=== Records ===
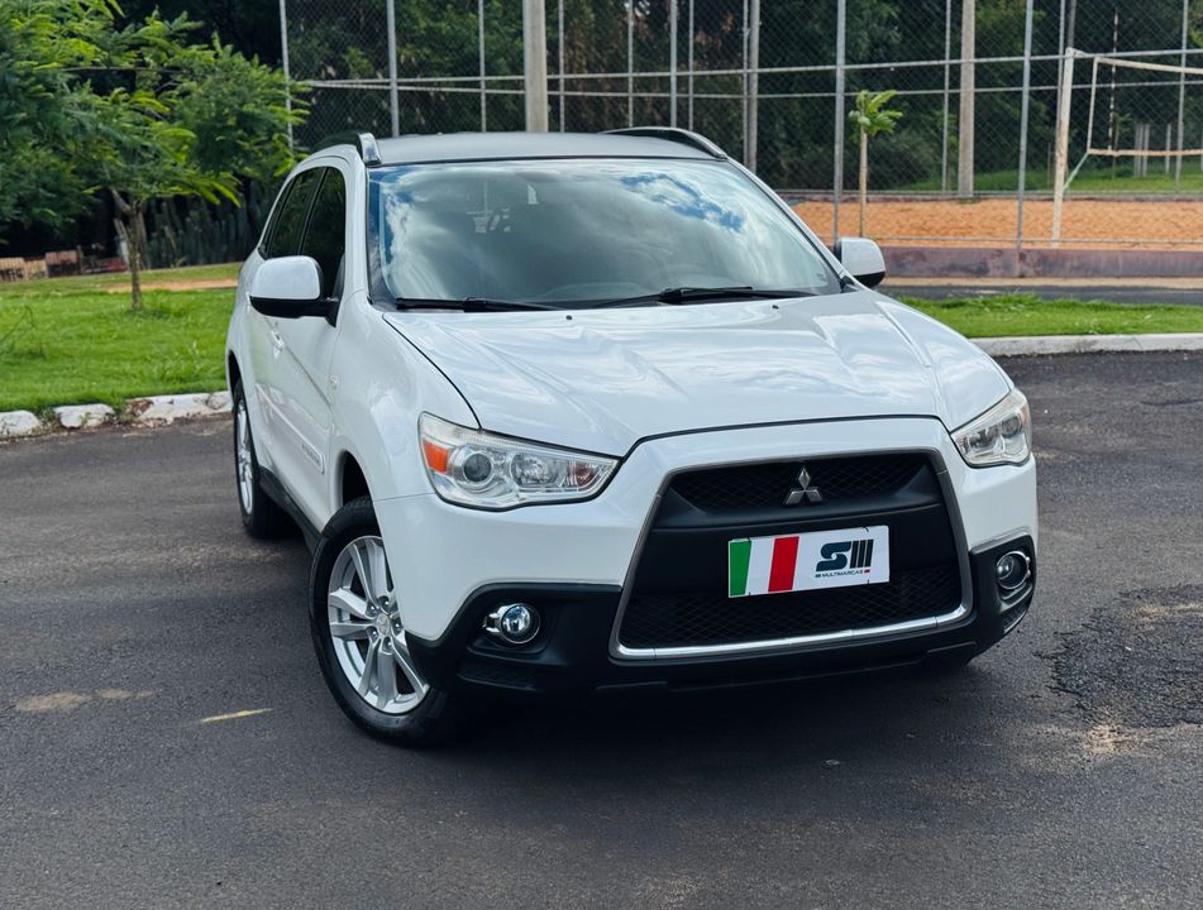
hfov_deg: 39.5
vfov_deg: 30.4
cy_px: 455
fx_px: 1674
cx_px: 602
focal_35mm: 48
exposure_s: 1/7937
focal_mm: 6.76
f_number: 1.78
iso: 64
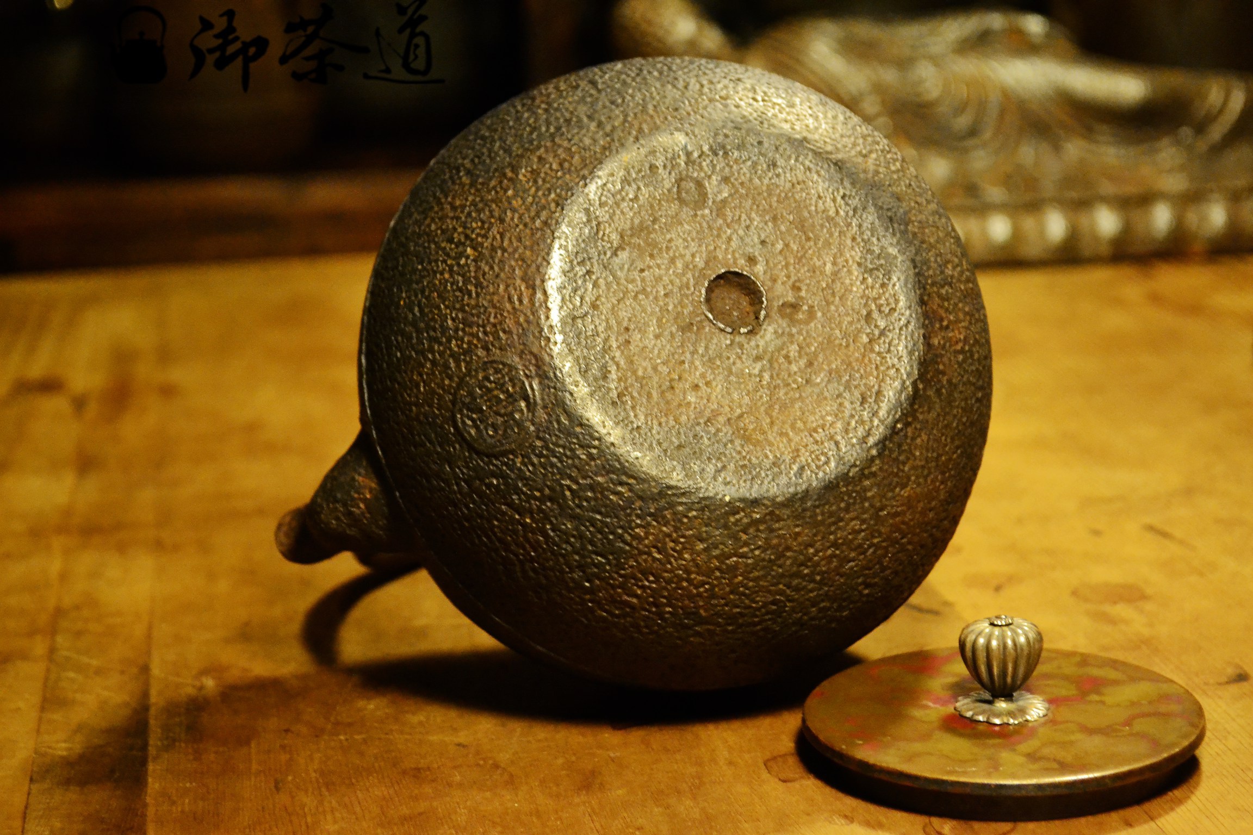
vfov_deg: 18.2
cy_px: 418
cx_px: 626
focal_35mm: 75
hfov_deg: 27.0
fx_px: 2610
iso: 3200
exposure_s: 1/80
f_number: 5.6
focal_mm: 50
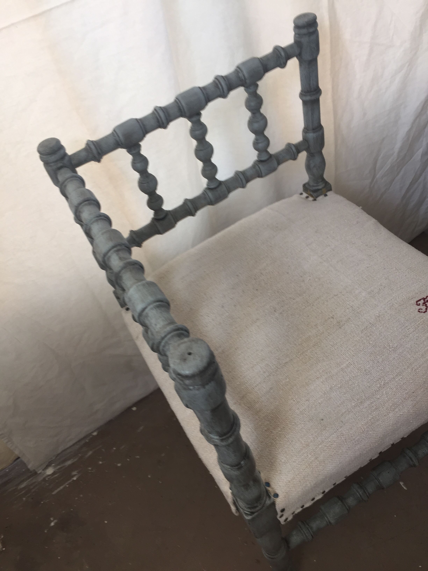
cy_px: 286
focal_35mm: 29
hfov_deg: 48.2
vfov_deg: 61.7
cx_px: 214
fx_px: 478
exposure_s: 1/50
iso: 40
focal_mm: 4.15
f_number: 2.2
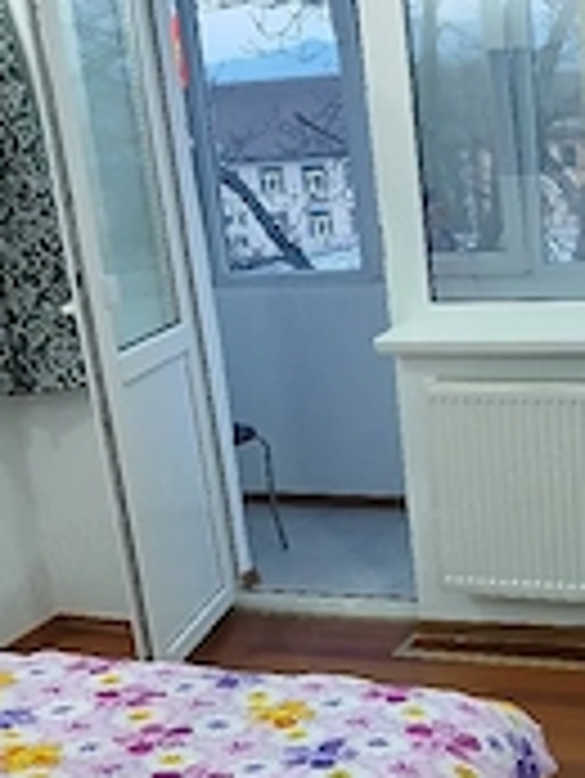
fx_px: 1350
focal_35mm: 60
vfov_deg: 31.5
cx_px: 513
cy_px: 603
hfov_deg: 23.9
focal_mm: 3.98
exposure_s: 1/50.3
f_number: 1.8
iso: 250
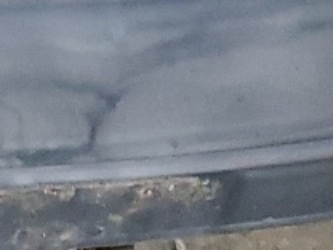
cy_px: -506
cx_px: -149
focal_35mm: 200
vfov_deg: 6.7
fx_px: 1924
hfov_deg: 9.6
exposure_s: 1/17
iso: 294
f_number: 1.5
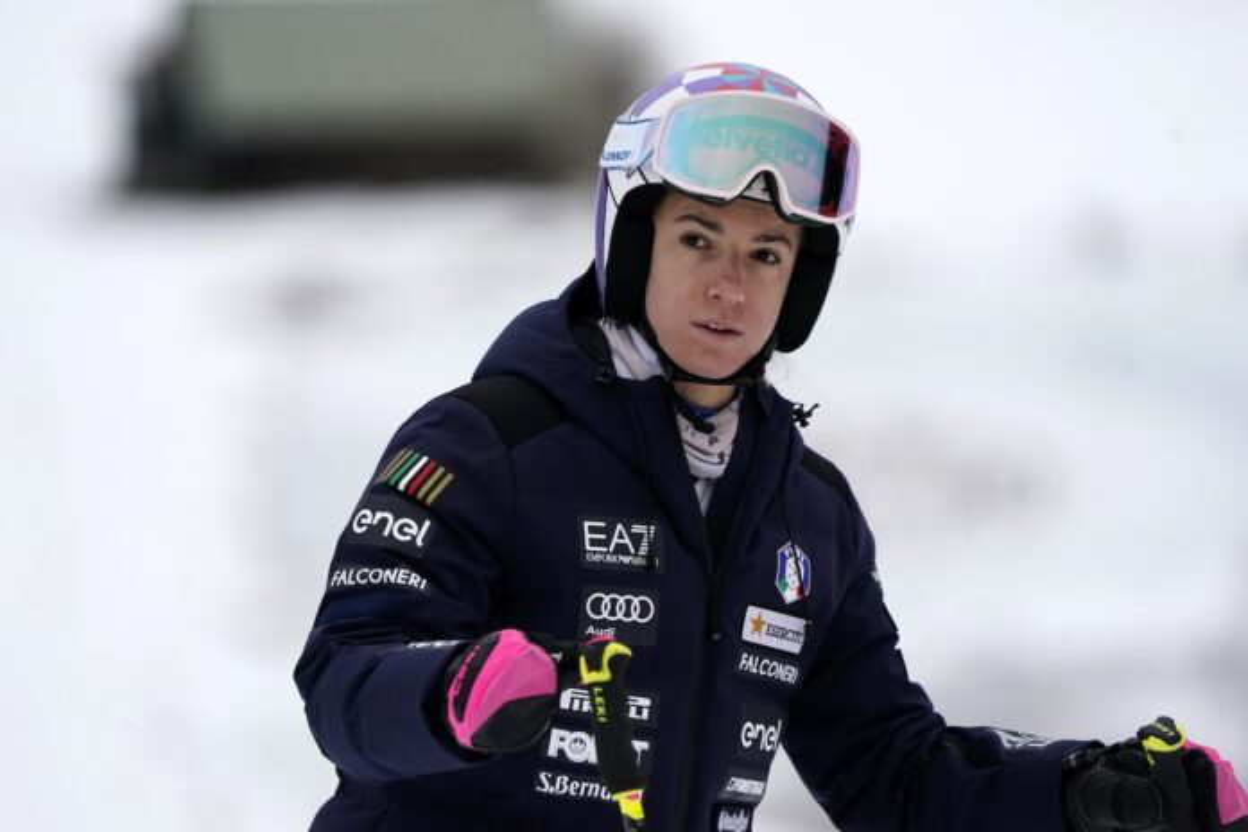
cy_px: 416
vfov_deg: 2.7
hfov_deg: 4.1
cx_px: 624
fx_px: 17332
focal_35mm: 500
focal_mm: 500
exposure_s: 1/1000
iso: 2500
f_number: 6.3
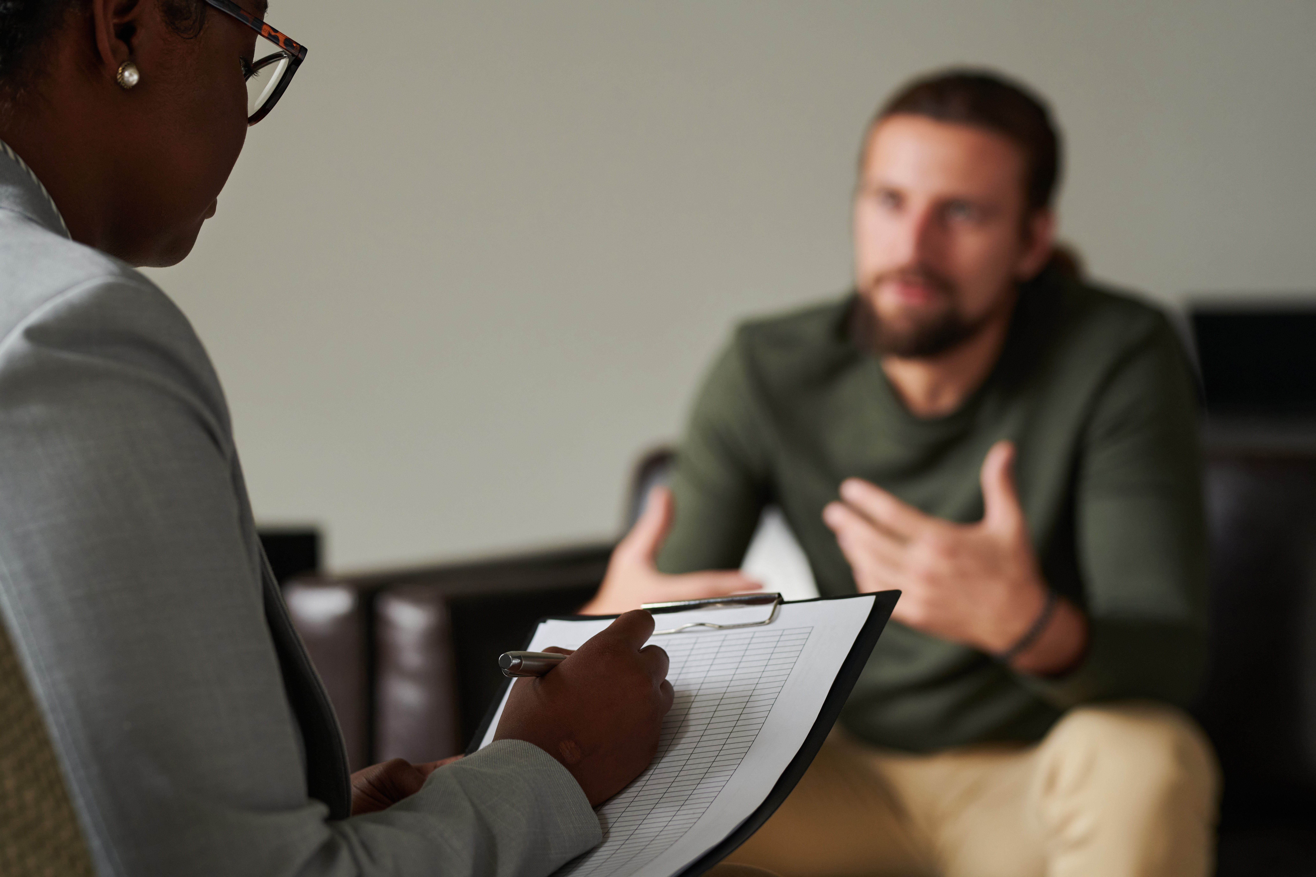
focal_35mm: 85
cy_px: 438
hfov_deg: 23.9
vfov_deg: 16.1
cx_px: 658
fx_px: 3107
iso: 800
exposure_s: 1/200
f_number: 3.2
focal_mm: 85
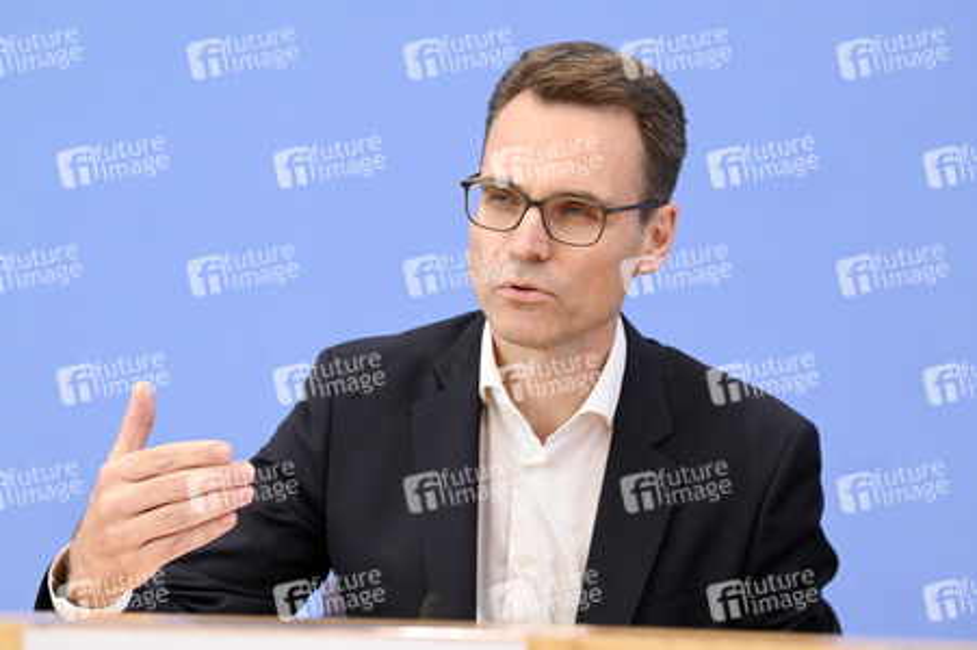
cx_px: 488
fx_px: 3037
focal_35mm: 112
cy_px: 325
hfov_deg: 18.3
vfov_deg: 12.2
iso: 3200
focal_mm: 112
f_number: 5
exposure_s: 1/500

=== What to work on ===
In the copy, only the lines from the one holding "hfov_deg: 48.2" through the end of the listing above should appear, retyped exactly, both ends included, with no pictures.

=== Task result ===
hfov_deg: 48.2
vfov_deg: 61.7
cx_px: 214
fx_px: 478
exposure_s: 1/50
iso: 40
focal_mm: 4.15
f_number: 2.2
fx_px: 1350
focal_35mm: 60
vfov_deg: 31.5
cx_px: 513
cy_px: 603
hfov_deg: 23.9
focal_mm: 3.98
exposure_s: 1/50.3
f_number: 1.8
iso: 250
cy_px: -506
cx_px: -149
focal_35mm: 200
vfov_deg: 6.7
fx_px: 1924
hfov_deg: 9.6
exposure_s: 1/17
iso: 294
f_number: 1.5
cy_px: 416
vfov_deg: 2.7
hfov_deg: 4.1
cx_px: 624
fx_px: 17332
focal_35mm: 500
focal_mm: 500
exposure_s: 1/1000
iso: 2500
f_number: 6.3
focal_35mm: 85
cy_px: 438
hfov_deg: 23.9
vfov_deg: 16.1
cx_px: 658
fx_px: 3107
iso: 800
exposure_s: 1/200
f_number: 3.2
focal_mm: 85
cx_px: 488
fx_px: 3037
focal_35mm: 112
cy_px: 325
hfov_deg: 18.3
vfov_deg: 12.2
iso: 3200
focal_mm: 112
f_number: 5
exposure_s: 1/500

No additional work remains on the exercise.